- Description of the task: Return the entries below word for word; no images should appear in the copy.

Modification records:
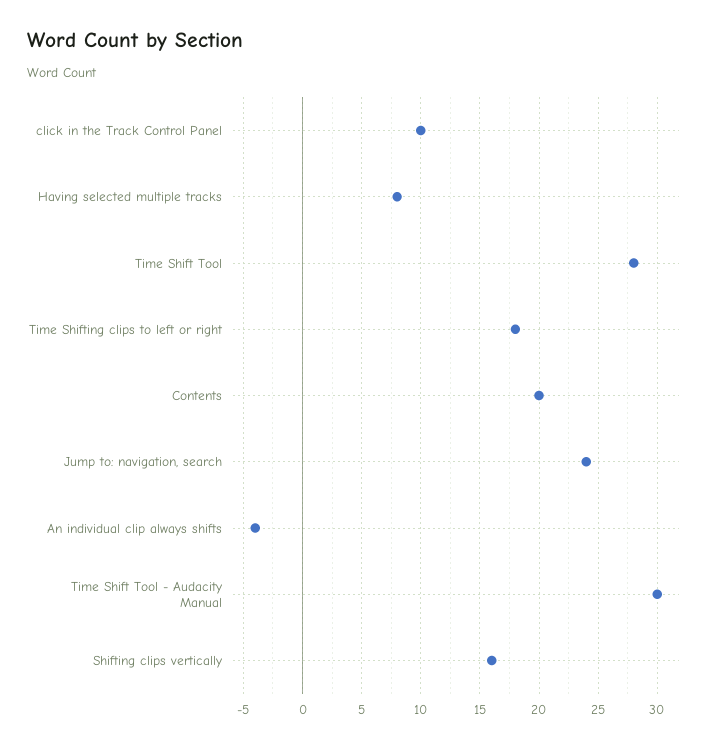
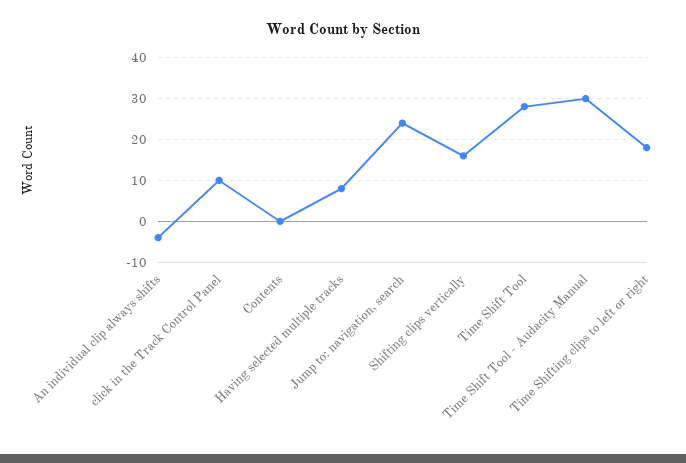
  {
    "click in the Track Control Panel": 10,
    "Having selected multiple tracks": 8,
    "Time Shift Tool": 28,
    "Time Shifting clips to left or right": 18,
-   "Contents": 20,
+   "Contents": 0,
    "Jump to: navigation, search": 24,
    "An individual clip always shifts": -4,
    "Time Shift Tool - Audacity Manual": 30,
    "Shifting clips vertically": 16
  }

- Solution to this task:
  {
    "click in the Track Control Panel": 10,
    "Having selected multiple tracks": 8,
    "Time Shift Tool": 28,
    "Time Shifting clips to left or right": 18,
-   "Contents": 20,
+   "Contents": 0,
    "Jump to: navigation, search": 24,
    "An individual clip always shifts": -4,
    "Time Shift Tool - Audacity Manual": 30,
    "Shifting clips vertically": 16
  }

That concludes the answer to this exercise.